24 Haziran 2009 Çarşamba

Bir dönemin sonu

Paprikam büyüdü - hani derler ya göz açıp kapayana kadar zaman geçer diye... ben bunun farkında olduğumdan, gözlerimi hiç kapatmamaya, her anı yakalamaya çalıştım... ama zaman yine de geçti.
Bugün yuvasının son günü. Neşe içinde kostümünü giydi gitti. Tatile girmenin sevincini, yeni bir şeylere yelken açmanın mutluluğu içinde... 

Ben? Bense gözlerim dolu, geçmiş zamana tutunmaya çalışıyorum. Bir yetişkin olarak yeniliklerin her zaman mutlak iyilikler anlamına gelmediğini biliyorum... Güzel şeyler planlıyoruz ama büyümenin, bilinmezin getirdiği acıları hesap edemiyoruz.

Bugün yuvanın son günü, beni BEN yapan geçmişe, güvene, bildiğime olan bağlılığım...!

Beni BEN yapanlardan sen etkilenme güzel kızım... yüzündeki heycan ve tebessüm daim olsun... sen mutlu ol yeter.

11 Haziran 2009 Perşembe

Din mahremdir

Bu sabah friendfeed'de bir soru dikkatimi çekti ve sorgulamadan beğendiğime dair işaretletim.
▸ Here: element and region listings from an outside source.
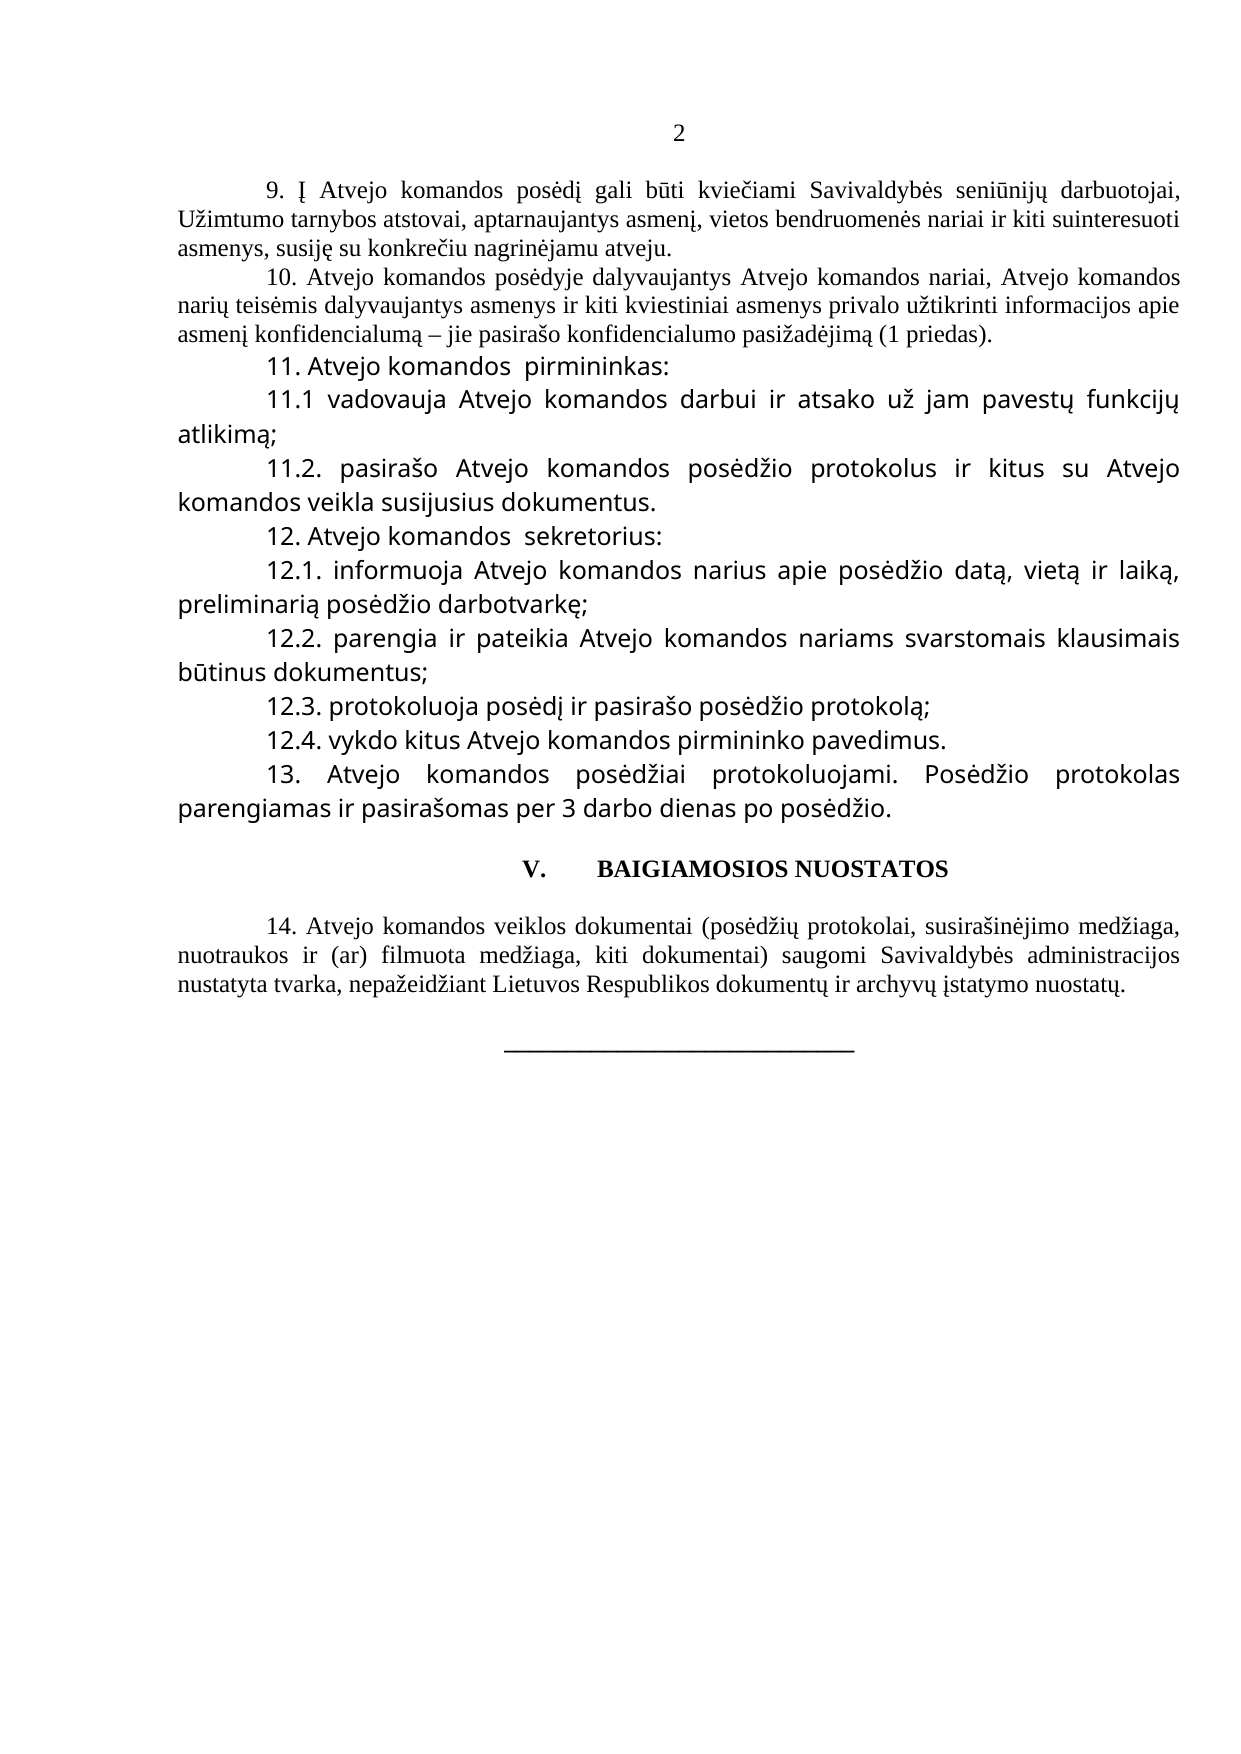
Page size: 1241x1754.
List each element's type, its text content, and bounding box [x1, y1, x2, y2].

text 11. Atvejo komandos pirmininkas: [177, 348, 1181, 382]
text 12. Atvejo komandos sekretorius: [177, 518, 1181, 552]
text 14. Atvejo komandos veiklos dokumentai (posėdžių protokolai, susirašinėjimo medžiaga, nuotraukos ir (ar) filmuota medžiaga, kiti dokumentai) saugomi Savivaldybės administracijos nustatyta tvarka, nepažeidžiant Lietuvos Respublikos dokumentų ir archyvų įstatymo nuostatų. [177, 911, 1181, 997]
text 10. Atvejo komandos posėdyje dalyvaujantys Atvejo komandos nariai, Atvejo komandos narių teisėmis dalyvaujantys asmenys ir kiti kviestiniai asmenys privalo užtikrinti informacijos apie asmenį konfidencialumą – jie pasirašo konfidencialumo pasižadėjimą (1 priedas). [177, 262, 1181, 348]
text ____________________________ [177, 1026, 1181, 1055]
text 11.2. pasirašo Atvejo komandos posėdžio protokolus ir kitus su Atvejo komandos veikla susijusius dokumentus. [177, 450, 1181, 518]
text V. BAIGIAMOSIOS NUOSTATOS [290, 854, 1181, 882]
text 12.3. protokoluoja posėdį ir pasirašo posėdžio protokolą; [177, 689, 1181, 723]
text 12.2. parengia ir pateikia Atvejo komandos nariams svarstomais klausimais būtinus dokumentus; [177, 621, 1181, 689]
text 12.1. informuoja Atvejo komandos narius apie posėdžio datą, vietą ir laiką, preliminarią posėdžio darbotvarkę; [177, 552, 1181, 621]
text 12.4. vykdo kitus Atvejo komandos pirmininko pavedimus. [177, 723, 1181, 757]
text 11.1 vadovauja Atvejo komandos darbui ir atsako už jam pavestų funkcijų atlikimą; [177, 382, 1181, 450]
text 13. Atvejo komandos posėdžiai protokoluojami. Posėdžio protokolas parengiamas ir pasirašomas per 3 darbo dienas po posėdžio. [177, 757, 1181, 825]
text 9. Į Atvejo komandos posėdį gali būti kviečiami Savivaldybės seniūnijų darbuotojai, Užimtumo tarnybos atstovai, aptarnaujantys asmenį, vietos bendruomenės nariai ir kiti suinteresuoti asmenys, susiję su konkrečiu nagrinėjamu atveju. [177, 176, 1181, 262]
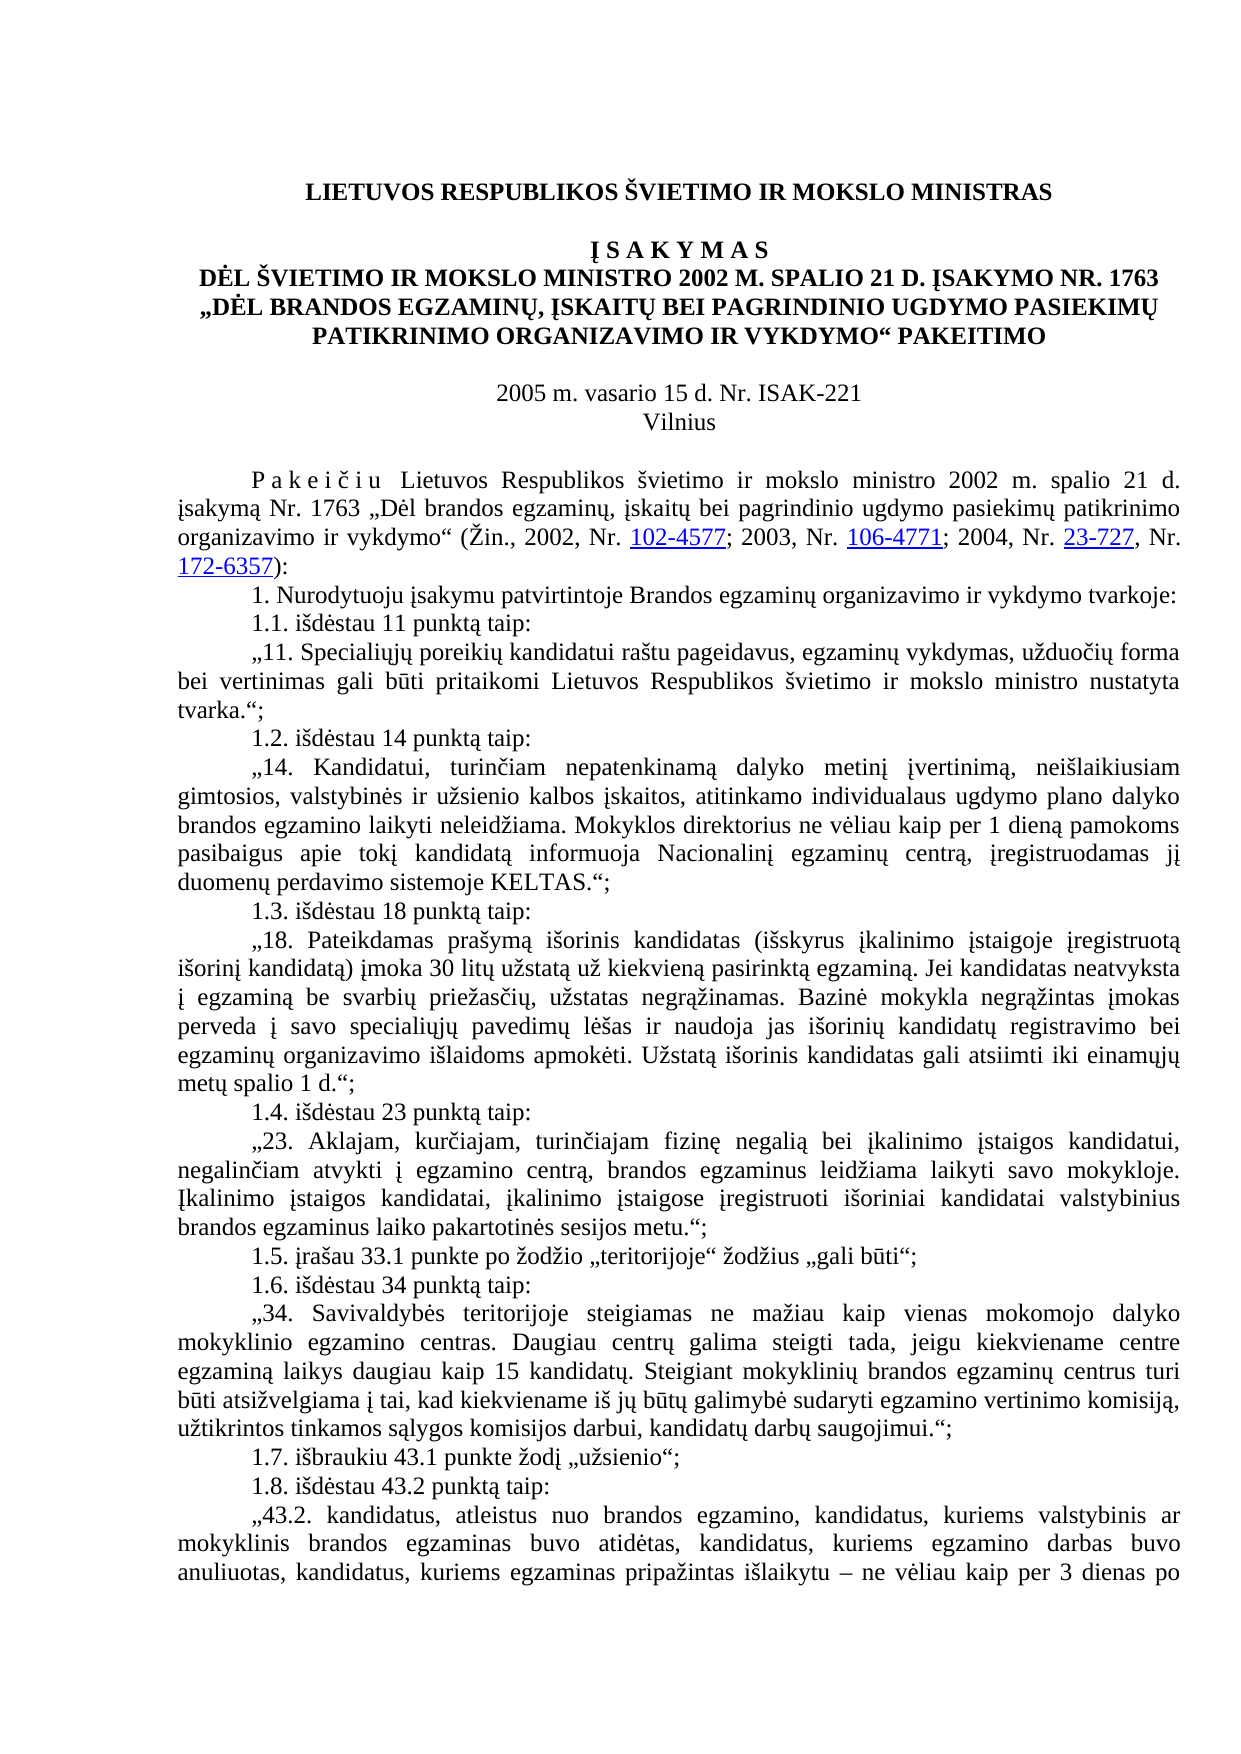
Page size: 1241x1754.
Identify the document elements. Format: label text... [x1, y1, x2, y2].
Sosyal ağlarda pornografik öğeler yayınlanmaması gerektiği konusunda serzenişte bulunan kişiye katılıyordum, böylesi içerik takip etmek isteyen, üretmeyi arzulayan kişilerin ff klonu başka yerlerde yer alabilirler... Çok mutluyum ki benim akışıma beni rahatsız edecek görüntüler nadiren gelebiliyor, onları da saklayarak devam ediyorum.

Arada saha, kaleci, gol, elma, armut ve "insanlar ikiye ayrılır" gibi tartışmayı ilginç kılan metaforlar da uçuşurken, tartışma öyle bir viraj aldı ki, iş dinimizi, inancımızı, namusumuzu sorgulamaya geldi.

80'li yılların sonunda, Bahreynde yaşadığım 3 yıl boyunca, araplar ve aileleri ile yakın ilişkilerim oldu. Suudi Arabistanda gittğim okulum nedeniyle Mısırlı bir ailede haftanın belli gecelerinde kalıyordum. Bu dini bütün camianın içinde bir kez olsun başımın açık olması, dinim gereği şunu ya da bunu yapmadığım, okuduğum medya, seyrettiğim film veya tümü ile yaşam tarzım sorgulanmadı.

Yaşam tarzımdır belki beni bunları sorgulayacak kişilerin arasına sokmayan, ancak onlar da 5 vakit namazında, örtünmeyi tercih etmiş, islamın tüm gereklerini yerine getiren insanlardı. Neydi onları farklı yapan?
- - -
Peki tüm dinleri ele alır, şekillerini bir yana bırakırsak - hepsi aynı şeyi demez mi?
  • insanı sev
  • çalışkan ol
  • iyi düşünceler besle
  • bedenine iyi bak ve koru
  • tüm canlılara iyiliklerde bulun
  • kendinden daha büyük bir varlık olduğuna inan

Müslüman, hristiyan, budist... kime sorsak, dinlerinin bu temeller üzerine kurulmuş olduğunu görebiliriz.

Peki neden iletişimde olduğu gibi, konuştuğumuz lisanlara takılıyoruz da aslında ne dediğimiz - ne dememiz gerektiğine bakmıyoruz?

Beni BEN yapan senin ne dediğin ile ilgilendiğimdir, nece konuştuğun değil!